YOUR GOAL ▸ An exact copy of all the data is required, with pictures left out.

DATA BLOCK ▸
++++++++
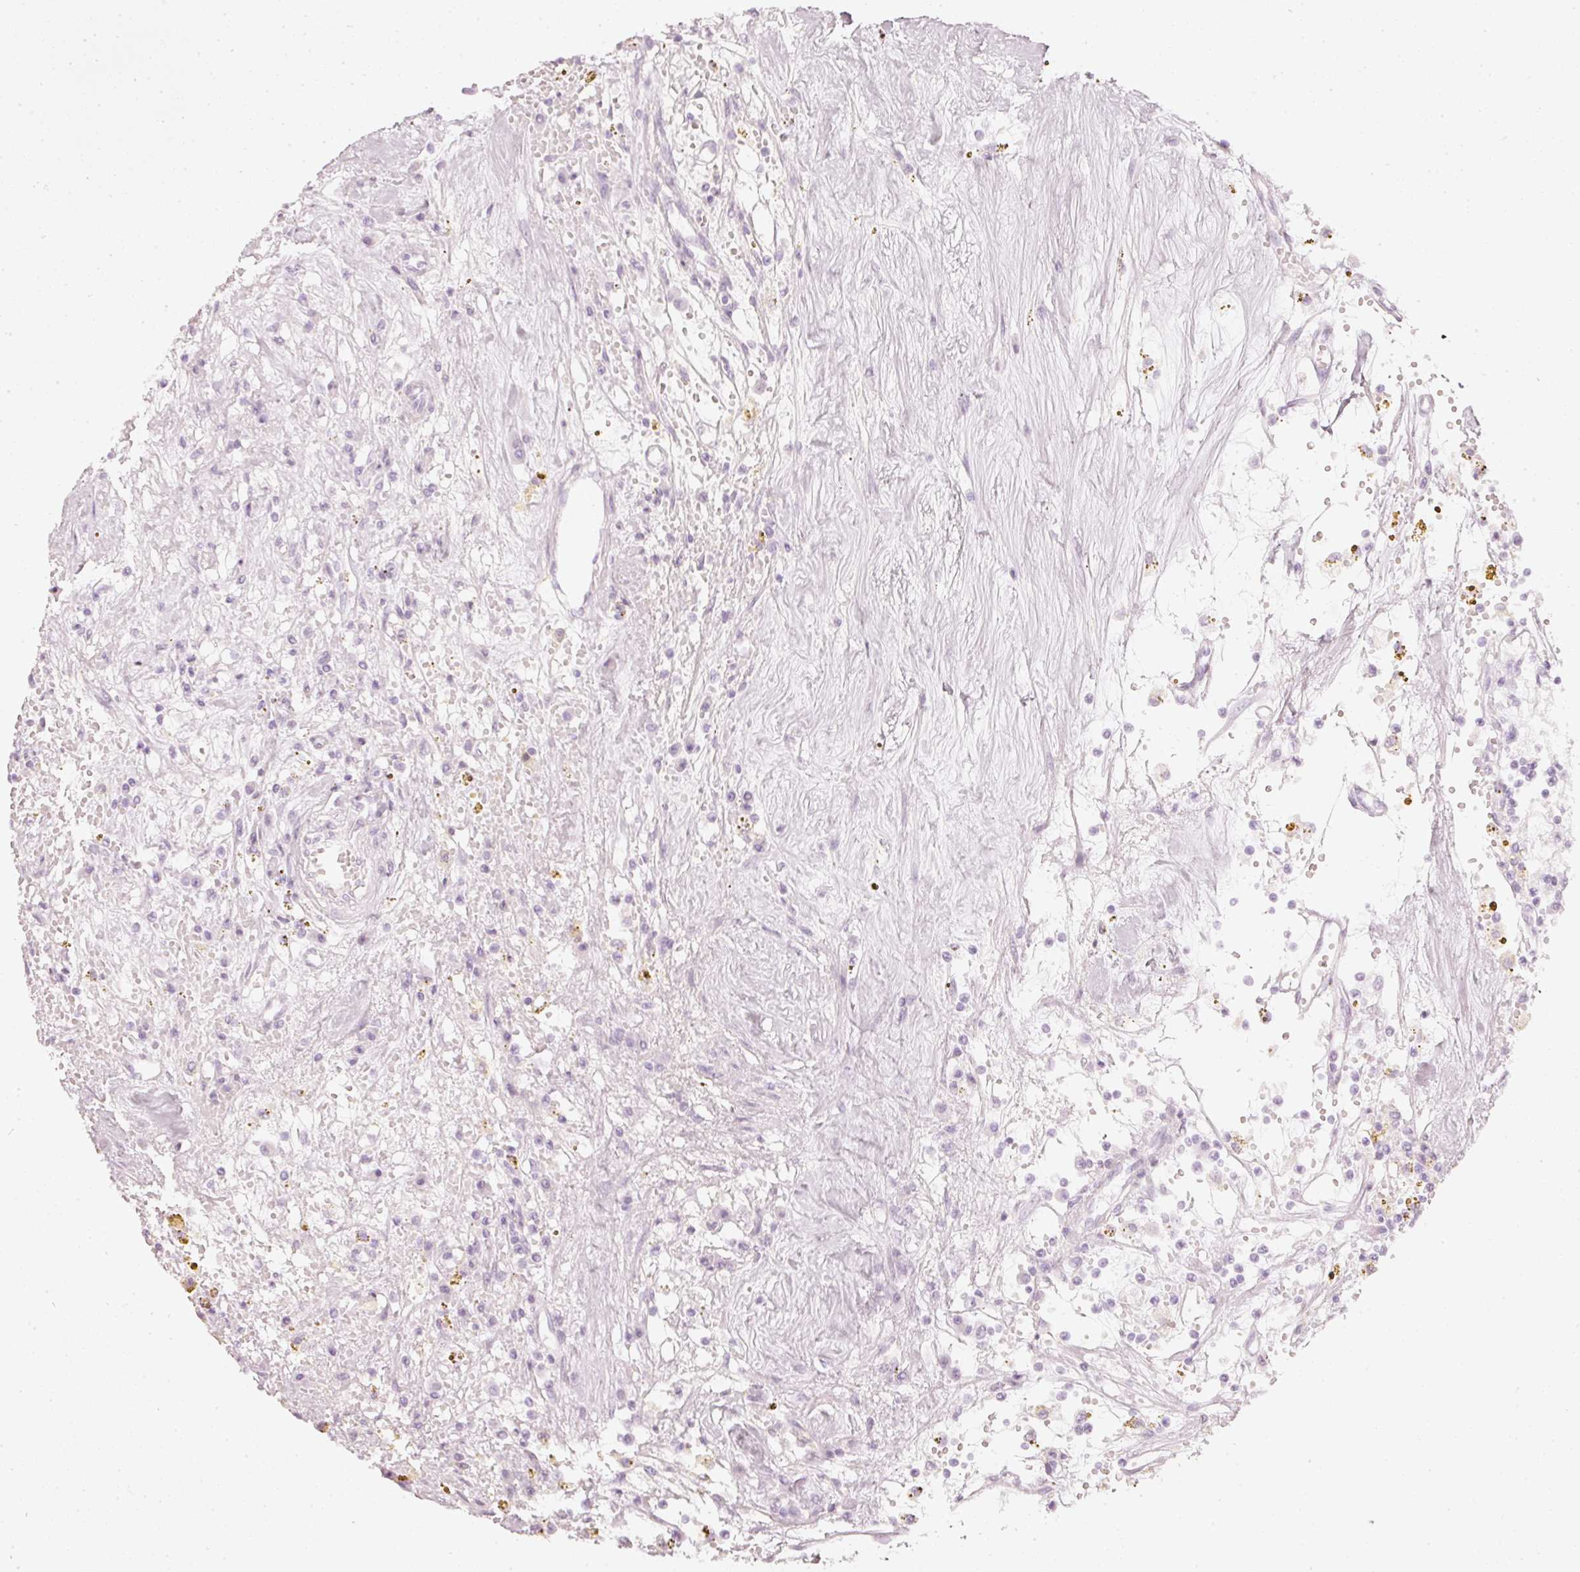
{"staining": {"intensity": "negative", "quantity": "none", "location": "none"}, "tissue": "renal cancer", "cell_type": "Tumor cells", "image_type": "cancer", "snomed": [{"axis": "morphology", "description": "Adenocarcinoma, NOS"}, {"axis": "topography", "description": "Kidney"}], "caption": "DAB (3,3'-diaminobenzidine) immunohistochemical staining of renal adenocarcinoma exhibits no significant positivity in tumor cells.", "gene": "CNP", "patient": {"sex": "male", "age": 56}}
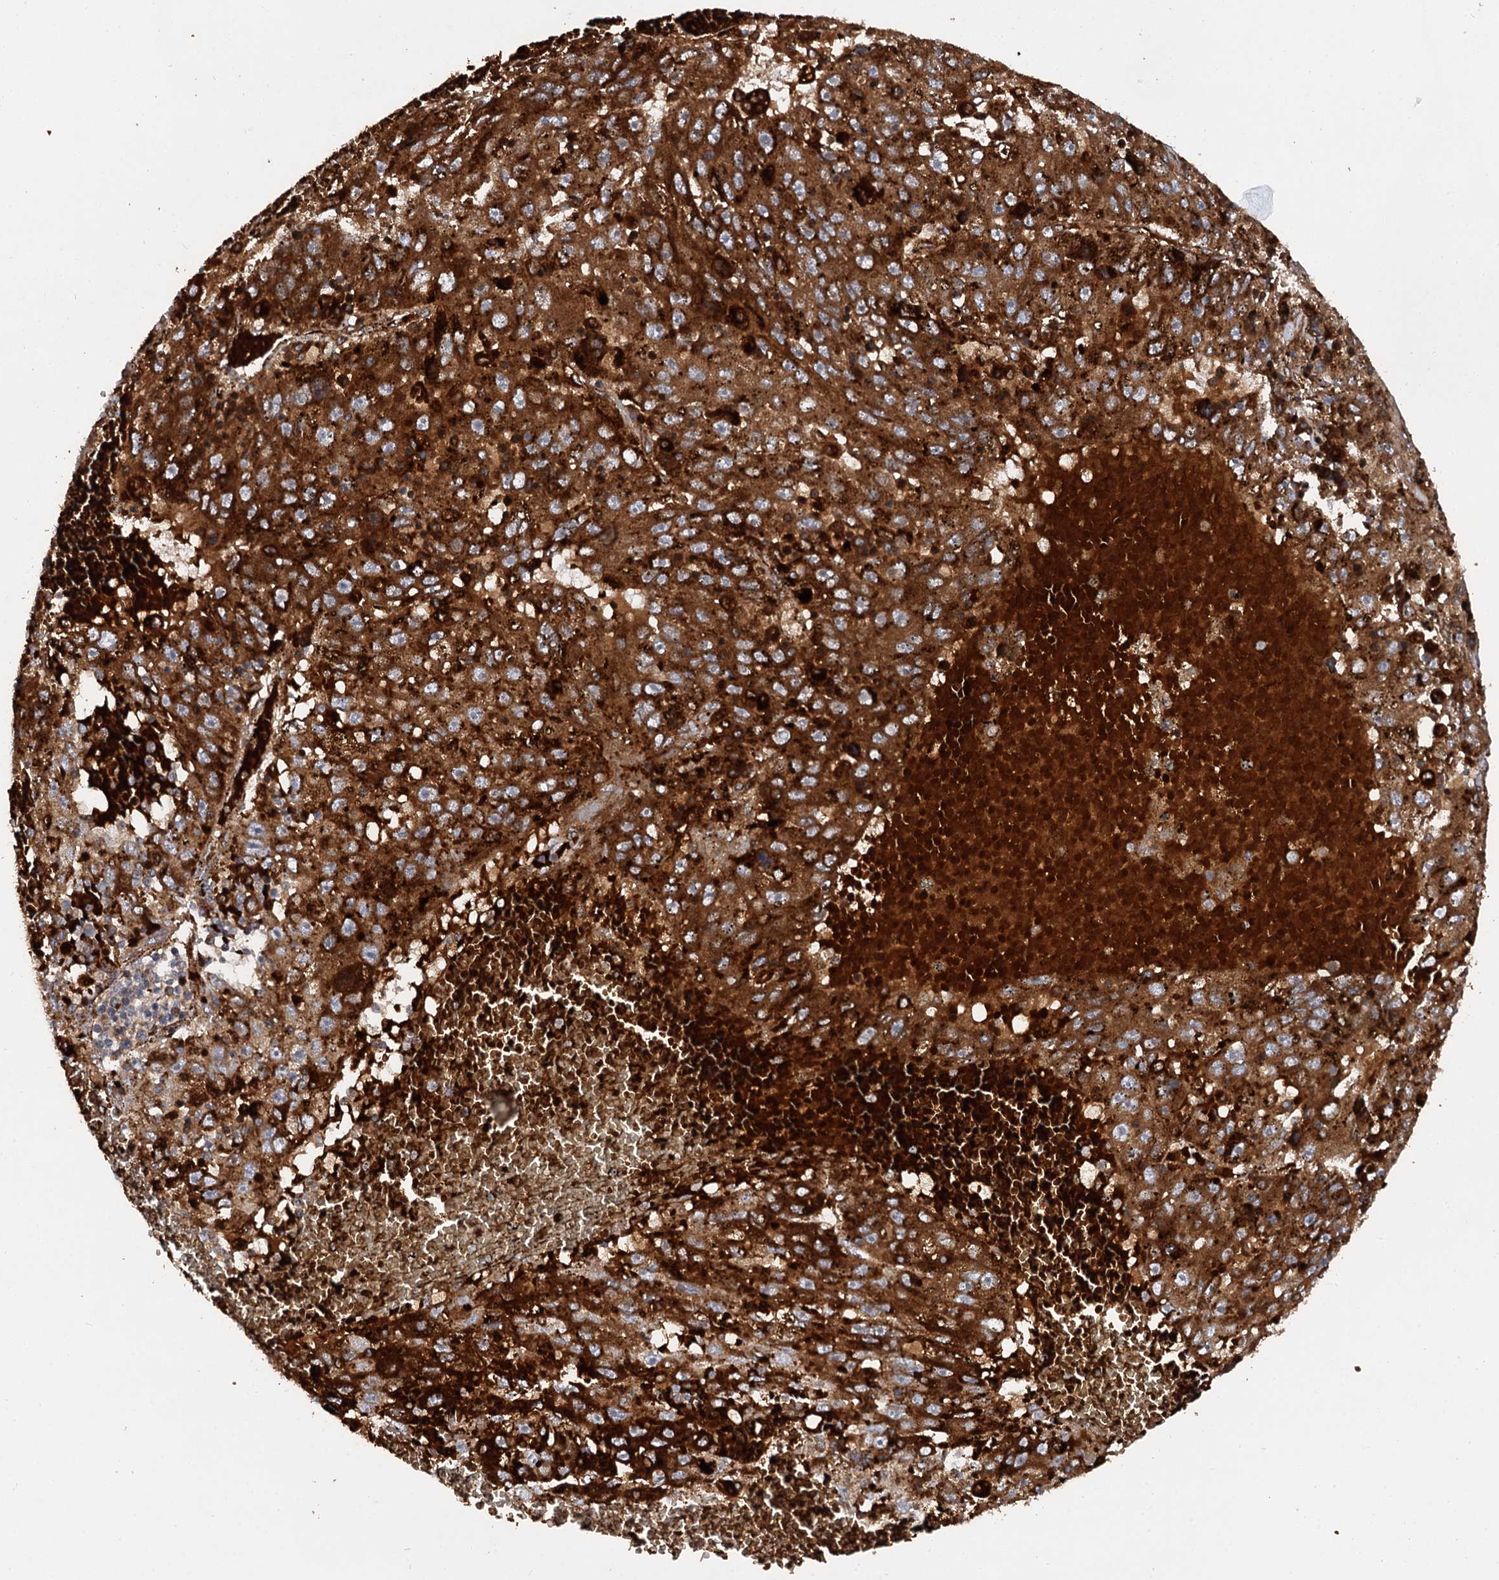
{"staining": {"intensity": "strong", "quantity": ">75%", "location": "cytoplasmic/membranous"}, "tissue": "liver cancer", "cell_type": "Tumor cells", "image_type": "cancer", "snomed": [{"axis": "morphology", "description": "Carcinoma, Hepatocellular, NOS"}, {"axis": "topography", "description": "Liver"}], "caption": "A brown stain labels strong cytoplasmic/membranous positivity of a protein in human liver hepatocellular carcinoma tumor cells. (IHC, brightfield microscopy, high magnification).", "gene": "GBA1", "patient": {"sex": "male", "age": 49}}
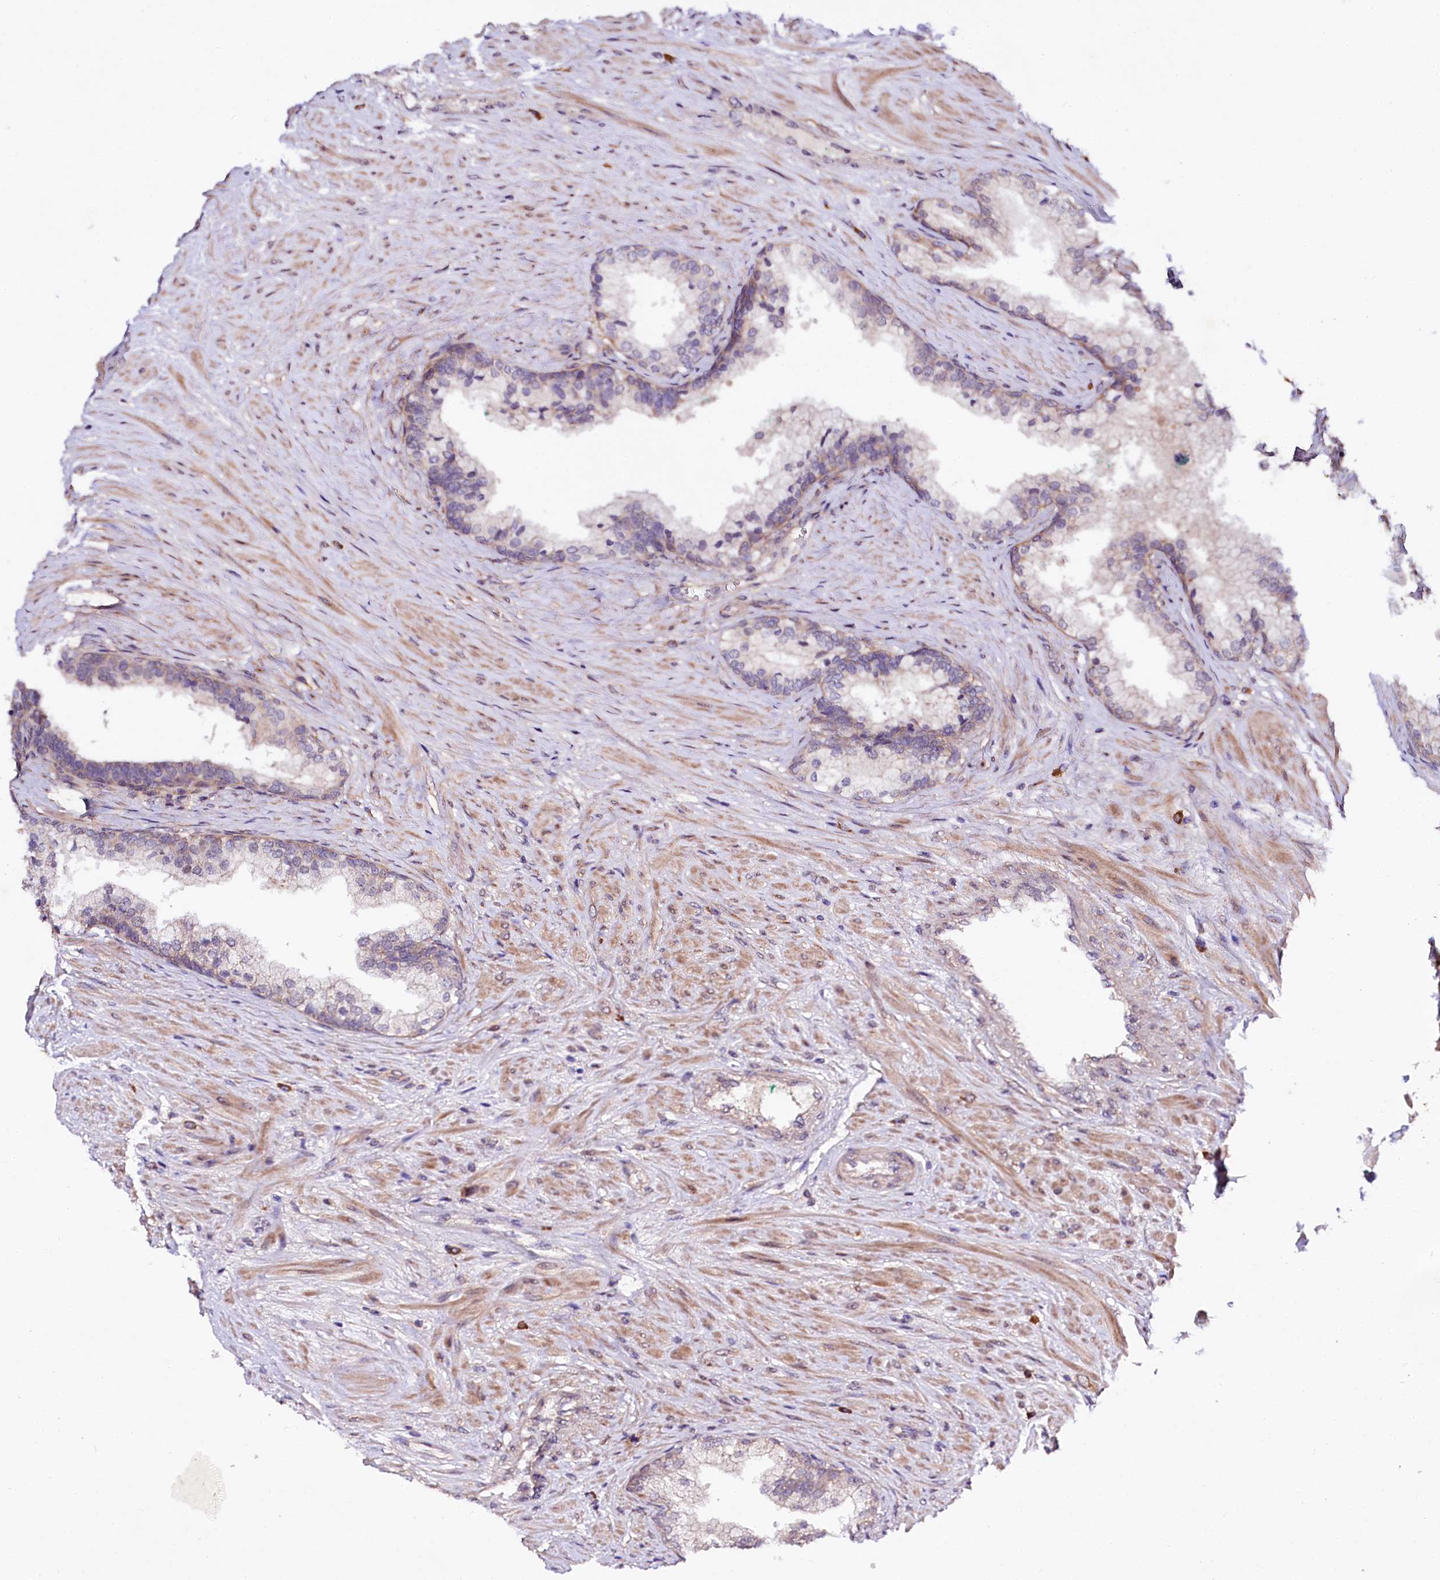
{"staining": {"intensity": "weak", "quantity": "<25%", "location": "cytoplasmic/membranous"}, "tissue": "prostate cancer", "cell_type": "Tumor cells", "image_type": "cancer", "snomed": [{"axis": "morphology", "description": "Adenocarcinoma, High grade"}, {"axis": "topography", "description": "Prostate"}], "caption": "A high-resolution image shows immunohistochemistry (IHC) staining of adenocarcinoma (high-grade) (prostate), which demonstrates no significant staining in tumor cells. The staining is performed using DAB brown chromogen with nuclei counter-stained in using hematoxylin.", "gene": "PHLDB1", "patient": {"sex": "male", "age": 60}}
++++++++
WRITTEN ANSWER ▸
{"staining": {"intensity": "negative", "quantity": "none", "location": "none"}, "tissue": "renal cancer", "cell_type": "Tumor cells", "image_type": "cancer", "snomed": [{"axis": "morphology", "description": "Adenocarcinoma, NOS"}, {"axis": "topography", "description": "Kidney"}], "caption": "DAB (3,3'-diaminobenzidine) immunohistochemical staining of renal adenocarcinoma exhibits no significant positivity in tumor cells.", "gene": "CNP", "patient": {"sex": "male", "age": 56}}
{"staining": {"intensity": "strong", "quantity": ">75%", "location": "cytoplasmic/membranous"}, "tissue": "liver cancer", "cell_type": "Tumor cells", "image_type": "cancer", "snomed": [{"axis": "morphology", "description": "Carcinoma, Hepatocellular, NOS"}, {"axis": "topography", "description": "Liver"}], "caption": "A brown stain labels strong cytoplasmic/membranous positivity of a protein in human liver hepatocellular carcinoma tumor cells. (IHC, brightfield microscopy, high magnification).", "gene": "GBA1", "patient": {"sex": "male", "age": 49}}
{"staining": {"intensity": "weak", "quantity": "<25%", "location": "cytoplasmic/membranous"}, "tissue": "prostate cancer", "cell_type": "Tumor cells", "image_type": "cancer", "snomed": [{"axis": "morphology", "description": "Adenocarcinoma, High grade"}, {"axis": "topography", "description": "Prostate"}], "caption": "A high-resolution image shows immunohistochemistry (IHC) staining of adenocarcinoma (high-grade) (prostate), which demonstrates no significant staining in tumor cells. The staining is performed using DAB brown chromogen with nuclei counter-stained in using hematoxylin.", "gene": "PHLDB1", "patient": {"sex": "male", "age": 60}}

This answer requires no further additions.